OBJECTIVE =
Present everything from the start of the data down to and including the line that contains "scientific name: Charadrius vociferus" as a numbered list, leaving out blank lines.

Stored items:
>>>
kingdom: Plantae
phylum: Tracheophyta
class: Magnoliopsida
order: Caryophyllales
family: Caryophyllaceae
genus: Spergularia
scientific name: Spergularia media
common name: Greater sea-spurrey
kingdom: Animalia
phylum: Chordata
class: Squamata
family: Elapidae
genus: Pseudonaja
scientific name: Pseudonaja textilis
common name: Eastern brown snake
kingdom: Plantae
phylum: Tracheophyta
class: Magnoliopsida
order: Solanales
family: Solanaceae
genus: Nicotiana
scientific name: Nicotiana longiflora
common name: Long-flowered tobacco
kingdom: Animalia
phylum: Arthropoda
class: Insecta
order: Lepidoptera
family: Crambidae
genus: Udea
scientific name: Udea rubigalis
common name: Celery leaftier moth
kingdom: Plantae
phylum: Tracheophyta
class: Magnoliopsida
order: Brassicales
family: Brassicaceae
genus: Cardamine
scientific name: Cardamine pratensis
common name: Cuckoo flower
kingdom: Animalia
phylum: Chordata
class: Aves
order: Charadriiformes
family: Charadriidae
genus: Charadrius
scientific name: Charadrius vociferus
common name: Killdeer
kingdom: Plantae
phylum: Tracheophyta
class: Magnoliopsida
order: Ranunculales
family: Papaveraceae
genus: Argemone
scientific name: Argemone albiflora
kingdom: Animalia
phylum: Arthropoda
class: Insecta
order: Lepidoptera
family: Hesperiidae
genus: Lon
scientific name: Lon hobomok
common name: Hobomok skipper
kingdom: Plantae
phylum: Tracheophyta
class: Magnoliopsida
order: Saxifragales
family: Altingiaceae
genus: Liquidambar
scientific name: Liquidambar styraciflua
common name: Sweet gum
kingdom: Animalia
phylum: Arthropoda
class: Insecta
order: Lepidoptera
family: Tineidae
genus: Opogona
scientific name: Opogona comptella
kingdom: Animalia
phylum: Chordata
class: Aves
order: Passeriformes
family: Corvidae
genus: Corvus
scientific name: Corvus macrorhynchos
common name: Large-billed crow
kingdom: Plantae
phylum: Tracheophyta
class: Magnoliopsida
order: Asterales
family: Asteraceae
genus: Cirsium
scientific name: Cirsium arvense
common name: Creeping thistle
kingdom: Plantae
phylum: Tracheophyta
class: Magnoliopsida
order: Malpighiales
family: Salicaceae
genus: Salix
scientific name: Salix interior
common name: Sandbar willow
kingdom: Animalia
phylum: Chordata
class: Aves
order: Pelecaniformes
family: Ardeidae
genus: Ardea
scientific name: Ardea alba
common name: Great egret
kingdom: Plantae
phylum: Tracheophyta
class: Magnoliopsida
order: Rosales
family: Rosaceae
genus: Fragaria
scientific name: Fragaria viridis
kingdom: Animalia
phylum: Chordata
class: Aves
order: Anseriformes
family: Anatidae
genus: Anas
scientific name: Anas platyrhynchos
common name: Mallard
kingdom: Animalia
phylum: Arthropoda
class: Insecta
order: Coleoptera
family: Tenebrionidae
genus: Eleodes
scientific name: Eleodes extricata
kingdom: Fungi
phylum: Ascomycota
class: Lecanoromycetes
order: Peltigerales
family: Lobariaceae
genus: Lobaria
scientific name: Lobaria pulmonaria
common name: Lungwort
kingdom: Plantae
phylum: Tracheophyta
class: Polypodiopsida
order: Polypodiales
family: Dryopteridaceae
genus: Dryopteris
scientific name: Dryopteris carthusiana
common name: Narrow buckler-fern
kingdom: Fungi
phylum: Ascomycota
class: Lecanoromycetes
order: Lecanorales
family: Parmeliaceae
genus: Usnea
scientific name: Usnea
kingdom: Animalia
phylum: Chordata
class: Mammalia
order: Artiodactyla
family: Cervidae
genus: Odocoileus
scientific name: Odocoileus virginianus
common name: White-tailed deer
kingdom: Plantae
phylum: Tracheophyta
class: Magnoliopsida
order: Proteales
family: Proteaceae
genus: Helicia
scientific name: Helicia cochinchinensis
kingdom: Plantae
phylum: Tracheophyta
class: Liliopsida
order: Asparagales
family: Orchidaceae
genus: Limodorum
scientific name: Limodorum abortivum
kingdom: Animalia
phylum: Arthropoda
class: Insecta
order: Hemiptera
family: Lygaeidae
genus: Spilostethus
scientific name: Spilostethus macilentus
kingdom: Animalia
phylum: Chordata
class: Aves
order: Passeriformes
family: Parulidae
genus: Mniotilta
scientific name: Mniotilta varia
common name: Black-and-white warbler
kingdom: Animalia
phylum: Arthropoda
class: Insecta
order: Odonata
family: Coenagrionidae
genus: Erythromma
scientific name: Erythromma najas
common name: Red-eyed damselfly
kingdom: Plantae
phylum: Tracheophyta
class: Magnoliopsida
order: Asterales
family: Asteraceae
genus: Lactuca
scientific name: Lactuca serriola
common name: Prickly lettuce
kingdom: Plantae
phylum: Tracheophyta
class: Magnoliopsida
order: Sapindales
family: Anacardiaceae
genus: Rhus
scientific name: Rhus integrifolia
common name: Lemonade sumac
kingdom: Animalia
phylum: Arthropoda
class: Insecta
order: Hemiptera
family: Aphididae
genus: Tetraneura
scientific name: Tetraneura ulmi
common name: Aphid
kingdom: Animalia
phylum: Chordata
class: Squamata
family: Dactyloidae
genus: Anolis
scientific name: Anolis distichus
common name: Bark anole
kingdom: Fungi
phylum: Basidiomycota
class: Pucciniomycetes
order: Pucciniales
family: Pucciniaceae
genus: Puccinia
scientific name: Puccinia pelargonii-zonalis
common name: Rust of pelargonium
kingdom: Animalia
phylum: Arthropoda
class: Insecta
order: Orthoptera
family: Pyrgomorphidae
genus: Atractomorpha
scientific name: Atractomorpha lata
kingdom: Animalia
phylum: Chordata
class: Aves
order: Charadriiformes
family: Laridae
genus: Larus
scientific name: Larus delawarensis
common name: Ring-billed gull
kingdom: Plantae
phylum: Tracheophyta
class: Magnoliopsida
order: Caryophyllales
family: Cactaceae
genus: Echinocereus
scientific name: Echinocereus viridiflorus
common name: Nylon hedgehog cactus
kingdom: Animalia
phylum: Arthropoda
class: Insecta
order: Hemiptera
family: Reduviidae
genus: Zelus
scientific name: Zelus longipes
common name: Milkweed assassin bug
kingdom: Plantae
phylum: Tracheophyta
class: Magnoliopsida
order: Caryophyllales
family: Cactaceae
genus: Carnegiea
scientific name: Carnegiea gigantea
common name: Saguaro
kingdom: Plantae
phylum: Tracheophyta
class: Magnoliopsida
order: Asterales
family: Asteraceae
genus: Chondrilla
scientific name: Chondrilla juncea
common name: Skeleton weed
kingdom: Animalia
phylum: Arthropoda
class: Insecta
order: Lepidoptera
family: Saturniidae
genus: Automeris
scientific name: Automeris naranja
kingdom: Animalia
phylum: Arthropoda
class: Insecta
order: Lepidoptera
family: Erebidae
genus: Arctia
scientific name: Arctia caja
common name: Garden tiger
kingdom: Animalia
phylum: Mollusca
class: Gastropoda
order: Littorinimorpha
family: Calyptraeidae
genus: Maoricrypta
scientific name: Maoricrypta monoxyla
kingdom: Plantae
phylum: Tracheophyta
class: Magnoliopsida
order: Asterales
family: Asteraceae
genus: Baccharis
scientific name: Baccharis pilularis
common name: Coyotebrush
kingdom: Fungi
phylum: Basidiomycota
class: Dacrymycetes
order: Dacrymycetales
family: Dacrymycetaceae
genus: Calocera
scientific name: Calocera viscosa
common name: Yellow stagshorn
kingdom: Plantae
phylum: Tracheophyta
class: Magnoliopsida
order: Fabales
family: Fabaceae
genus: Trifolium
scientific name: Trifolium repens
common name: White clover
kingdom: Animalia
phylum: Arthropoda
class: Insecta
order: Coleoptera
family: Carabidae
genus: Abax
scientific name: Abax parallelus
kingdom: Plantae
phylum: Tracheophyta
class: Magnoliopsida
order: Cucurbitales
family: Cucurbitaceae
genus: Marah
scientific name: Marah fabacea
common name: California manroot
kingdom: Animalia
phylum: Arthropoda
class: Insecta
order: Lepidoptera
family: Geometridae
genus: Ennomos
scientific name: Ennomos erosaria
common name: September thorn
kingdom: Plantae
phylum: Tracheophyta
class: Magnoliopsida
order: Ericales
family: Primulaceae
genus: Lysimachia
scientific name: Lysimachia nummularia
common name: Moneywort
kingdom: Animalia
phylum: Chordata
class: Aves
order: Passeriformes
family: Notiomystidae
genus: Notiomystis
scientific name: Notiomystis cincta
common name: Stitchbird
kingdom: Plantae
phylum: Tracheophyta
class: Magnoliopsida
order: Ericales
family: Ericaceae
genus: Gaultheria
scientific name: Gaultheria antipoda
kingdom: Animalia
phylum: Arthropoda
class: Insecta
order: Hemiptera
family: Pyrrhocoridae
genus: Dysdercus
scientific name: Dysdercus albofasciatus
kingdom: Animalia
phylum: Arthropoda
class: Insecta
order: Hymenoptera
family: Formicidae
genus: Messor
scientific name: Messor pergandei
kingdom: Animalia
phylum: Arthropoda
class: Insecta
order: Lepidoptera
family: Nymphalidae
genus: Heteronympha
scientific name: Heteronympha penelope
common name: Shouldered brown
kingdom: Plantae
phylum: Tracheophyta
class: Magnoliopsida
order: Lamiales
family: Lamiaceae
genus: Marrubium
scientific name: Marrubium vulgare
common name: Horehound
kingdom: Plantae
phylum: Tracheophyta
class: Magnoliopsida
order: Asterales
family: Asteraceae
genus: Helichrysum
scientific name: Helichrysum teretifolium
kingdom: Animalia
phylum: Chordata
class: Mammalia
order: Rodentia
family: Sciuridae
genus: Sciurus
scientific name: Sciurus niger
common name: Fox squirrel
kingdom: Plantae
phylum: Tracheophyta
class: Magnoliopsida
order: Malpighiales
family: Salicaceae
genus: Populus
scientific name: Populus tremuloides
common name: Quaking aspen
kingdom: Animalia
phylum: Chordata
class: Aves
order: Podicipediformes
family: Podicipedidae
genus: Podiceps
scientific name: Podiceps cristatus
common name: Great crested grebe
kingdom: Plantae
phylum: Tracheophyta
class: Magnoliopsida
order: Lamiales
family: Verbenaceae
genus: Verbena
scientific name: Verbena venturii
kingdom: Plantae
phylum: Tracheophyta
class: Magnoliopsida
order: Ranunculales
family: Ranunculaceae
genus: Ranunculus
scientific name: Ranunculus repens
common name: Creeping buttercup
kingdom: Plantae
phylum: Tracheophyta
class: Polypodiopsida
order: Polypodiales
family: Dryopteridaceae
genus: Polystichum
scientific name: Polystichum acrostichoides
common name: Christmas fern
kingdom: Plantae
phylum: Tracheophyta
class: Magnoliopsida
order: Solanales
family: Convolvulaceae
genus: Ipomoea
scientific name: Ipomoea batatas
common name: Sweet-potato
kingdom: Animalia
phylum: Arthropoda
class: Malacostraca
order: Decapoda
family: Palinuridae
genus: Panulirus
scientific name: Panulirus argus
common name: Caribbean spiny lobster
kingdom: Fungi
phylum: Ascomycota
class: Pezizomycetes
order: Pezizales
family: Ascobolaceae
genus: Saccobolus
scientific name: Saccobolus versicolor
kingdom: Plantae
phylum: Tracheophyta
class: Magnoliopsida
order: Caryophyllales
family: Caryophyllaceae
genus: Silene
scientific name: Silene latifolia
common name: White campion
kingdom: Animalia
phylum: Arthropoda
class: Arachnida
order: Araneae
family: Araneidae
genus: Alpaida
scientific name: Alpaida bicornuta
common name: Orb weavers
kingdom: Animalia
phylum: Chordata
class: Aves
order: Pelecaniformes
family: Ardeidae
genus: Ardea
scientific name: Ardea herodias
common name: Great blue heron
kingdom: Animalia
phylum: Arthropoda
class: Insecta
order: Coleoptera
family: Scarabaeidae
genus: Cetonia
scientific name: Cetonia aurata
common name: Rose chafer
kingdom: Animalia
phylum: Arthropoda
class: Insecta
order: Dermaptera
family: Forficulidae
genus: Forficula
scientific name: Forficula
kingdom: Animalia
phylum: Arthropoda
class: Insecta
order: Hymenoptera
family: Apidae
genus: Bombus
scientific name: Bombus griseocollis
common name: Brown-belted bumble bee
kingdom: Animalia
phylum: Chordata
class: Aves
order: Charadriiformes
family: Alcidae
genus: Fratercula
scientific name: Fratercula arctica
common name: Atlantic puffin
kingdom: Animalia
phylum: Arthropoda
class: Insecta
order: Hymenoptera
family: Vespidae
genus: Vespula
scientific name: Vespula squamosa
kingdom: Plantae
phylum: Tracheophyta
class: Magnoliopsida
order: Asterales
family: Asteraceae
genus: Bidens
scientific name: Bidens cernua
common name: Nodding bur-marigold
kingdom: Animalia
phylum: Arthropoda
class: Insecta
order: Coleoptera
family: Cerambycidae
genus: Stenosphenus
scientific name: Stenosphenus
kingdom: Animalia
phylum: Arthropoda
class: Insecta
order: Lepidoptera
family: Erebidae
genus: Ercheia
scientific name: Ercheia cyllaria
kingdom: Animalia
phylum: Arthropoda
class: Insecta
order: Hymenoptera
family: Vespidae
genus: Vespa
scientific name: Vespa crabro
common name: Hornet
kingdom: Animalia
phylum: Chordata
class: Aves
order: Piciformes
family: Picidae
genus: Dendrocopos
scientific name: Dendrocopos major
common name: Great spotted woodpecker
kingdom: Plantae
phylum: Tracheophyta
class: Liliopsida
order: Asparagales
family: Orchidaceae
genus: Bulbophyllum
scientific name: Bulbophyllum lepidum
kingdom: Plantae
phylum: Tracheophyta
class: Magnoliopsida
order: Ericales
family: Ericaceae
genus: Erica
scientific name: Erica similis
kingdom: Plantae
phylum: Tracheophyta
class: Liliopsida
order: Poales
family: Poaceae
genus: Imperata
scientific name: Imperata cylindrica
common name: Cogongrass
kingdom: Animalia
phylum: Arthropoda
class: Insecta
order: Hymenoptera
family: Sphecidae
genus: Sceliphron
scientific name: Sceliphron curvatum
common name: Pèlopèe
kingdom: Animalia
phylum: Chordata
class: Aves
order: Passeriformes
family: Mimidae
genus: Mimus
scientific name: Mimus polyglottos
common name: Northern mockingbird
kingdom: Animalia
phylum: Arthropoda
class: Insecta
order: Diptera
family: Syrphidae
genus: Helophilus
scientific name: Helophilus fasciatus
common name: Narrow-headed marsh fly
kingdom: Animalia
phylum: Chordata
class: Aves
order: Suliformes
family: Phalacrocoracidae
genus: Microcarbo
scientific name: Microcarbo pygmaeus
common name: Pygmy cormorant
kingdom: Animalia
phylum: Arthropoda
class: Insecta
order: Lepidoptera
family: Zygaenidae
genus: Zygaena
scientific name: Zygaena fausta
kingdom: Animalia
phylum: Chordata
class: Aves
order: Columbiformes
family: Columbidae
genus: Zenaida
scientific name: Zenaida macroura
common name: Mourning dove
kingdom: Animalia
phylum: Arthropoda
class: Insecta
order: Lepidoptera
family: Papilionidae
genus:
<<<
ANSWER FOR THE TASK =
1. kingdom: Plantae
2. phylum: Tracheophyta
3. class: Magnoliopsida
4. order: Caryophyllales
5. family: Caryophyllaceae
6. genus: Spergularia
7. scientific name: Spergularia media
8. common name: Greater sea-spurrey
9. kingdom: Animalia
10. phylum: Chordata
11. class: Squamata
12. family: Elapidae
13. genus: Pseudonaja
14. scientific name: Pseudonaja textilis
15. common name: Eastern brown snake
16. kingdom: Plantae
17. phylum: Tracheophyta
18. class: Magnoliopsida
19. order: Solanales
20. family: Solanaceae
21. genus: Nicotiana
22. scientific name: Nicotiana longiflora
23. common name: Long-flowered tobacco
24. kingdom: Animalia
25. phylum: Arthropoda
26. class: Insecta
27. order: Lepidoptera
28. family: Crambidae
29. genus: Udea
30. scientific name: Udea rubigalis
31. common name: Celery leaftier moth
32. kingdom: Plantae
33. phylum: Tracheophyta
34. class: Magnoliopsida
35. order: Brassicales
36. family: Brassicaceae
37. genus: Cardamine
38. scientific name: Cardamine pratensis
39. common name: Cuckoo flower
40. kingdom: Animalia
41. phylum: Chordata
42. class: Aves
43. order: Charadriiformes
44. family: Charadriidae
45. genus: Charadrius
46. scientific name: Charadrius vociferus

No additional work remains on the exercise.